1. Siapakah seorang Muslim ?
2. Apakah boleh melakukan Takfir (memvonis Kafir) ?
3. Siapakah yang memiliki haq untuk mengeluarkan fatwa ?
Dengan berlandaskan fatwa-fatwa ulama besar (العلماء الكبار) --termasuk diantaranya Syaikhul Azhar (شيخ الأزهر), Ayatullah As-Sistaniy (آية الله السيستاني), Syekh Qardhawiy (شيخ القرضاوي)-- , maka pada Juli tahun 2005 M, Raja Abdullah II mengadakan sebuah Konferensi Islam Internasional yang mengundang 200 Ulama terkemuka dunia dari 50 negara. Di Amman, ulama-ulama tersebut mengeluarkan sebuah panduan tentang tiga isu fundamental (yang kemudian dikenal dengan sebutan "Tiga Poin Risalah 'Amman/محاور رسالة عمّان الثلاثة"), Berikut adalah kutipan Piagam Amman dari Konferensi Islam Internasional yang diadakan di Amman, Yordania, dengan tema "Islam Hakiki dan Perannya dalam Masyarakat Modern" (27-29 Jumadil Ula 1426 H. / 4-6 Juli 2005 M.) dan dihadiri oleh ratusan Ulama' dari seluruh dunia sebagai berikut:
[1]Siapapun yang mengikuti Madzhab yang 4 dari Ahlussunnah wal Jamaah (Madzhab Hanafiy, Malikiy, Syafi'iy, Hanbali), Madzhab Jakfariy, Madzhab Zaidiyah, Madzhab Ibadiy, Madzhab Dhahiriy, maka dia Muslim dan tidak boleh mentakfir-nya (memvonisnya kafir) dan haram darahnya, kehormatannya dan hartanya. dan juga dalam fatwa Fadlilatusy Syekh Al-Azhar tidak boleh mentakfir ulama-ulama beraqidah Al-Asy'ariyah dan aliran Tashawuf yang hakiki (benar). Demikian juga tidak boleh memvonis kafir ulama-ulama yang berpaham Salafiy yang shahih.

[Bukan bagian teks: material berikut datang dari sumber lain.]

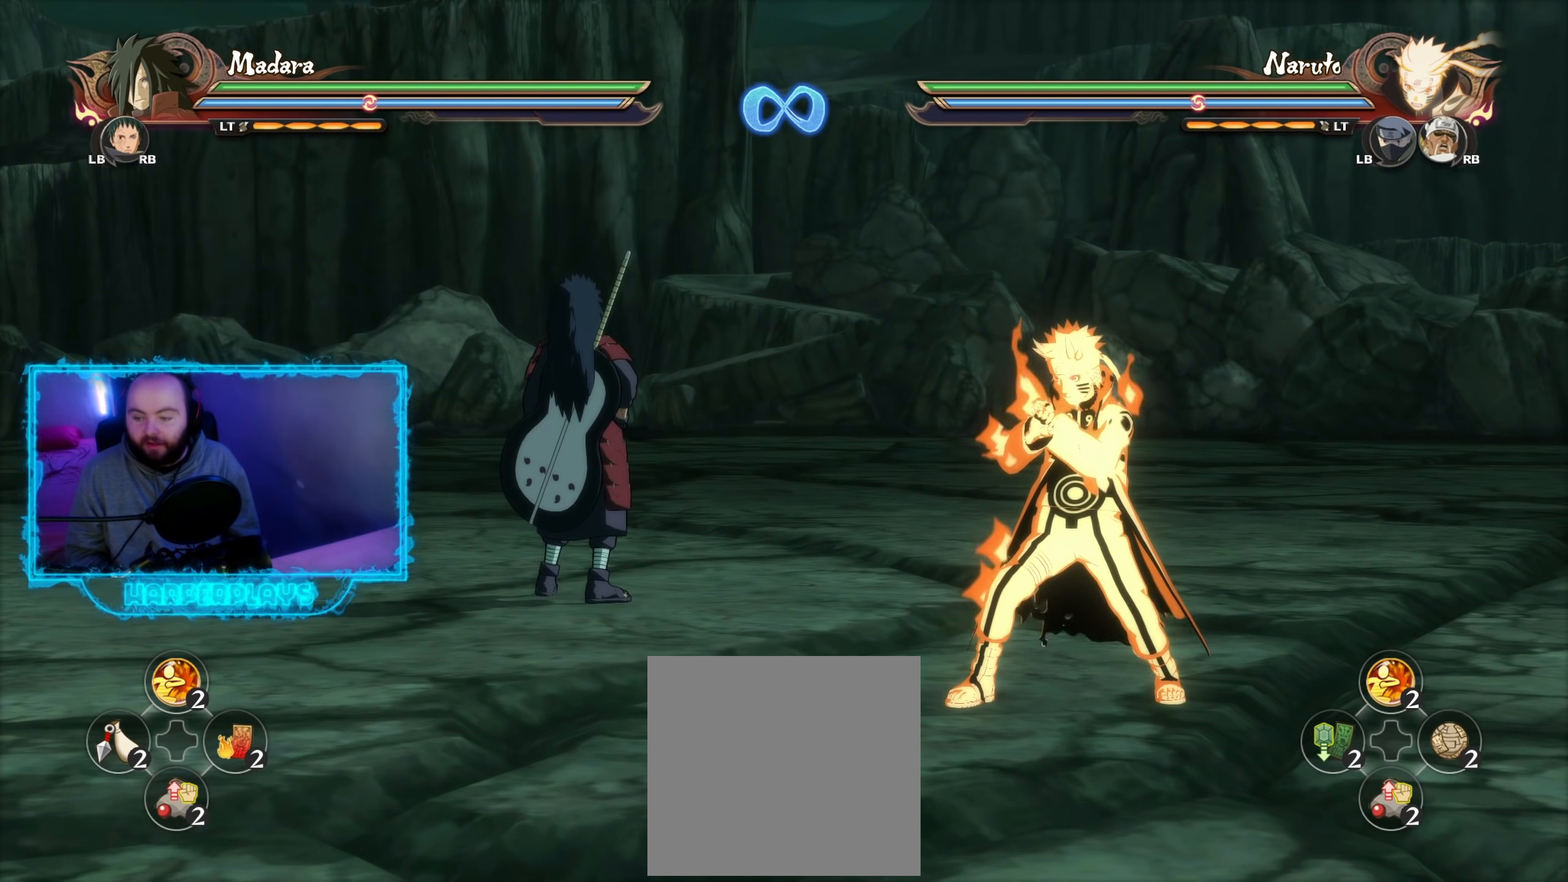
{"buttons": [], "left_stick": "right", "right_stick": "center", "events": [[217, "left_stick", "up-right"], [400, "left_stick", "right"]]}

Sebagaimana juga tidak boleh memvonis kafir kelompok kaum Muslimin yang lainnya yang beriman kepada Allah dan kepara Rasulullah, rukun-rukun Iman, menghormati rukun Islam dan tidak mengingkari informasi yang berasal dari agama Islam.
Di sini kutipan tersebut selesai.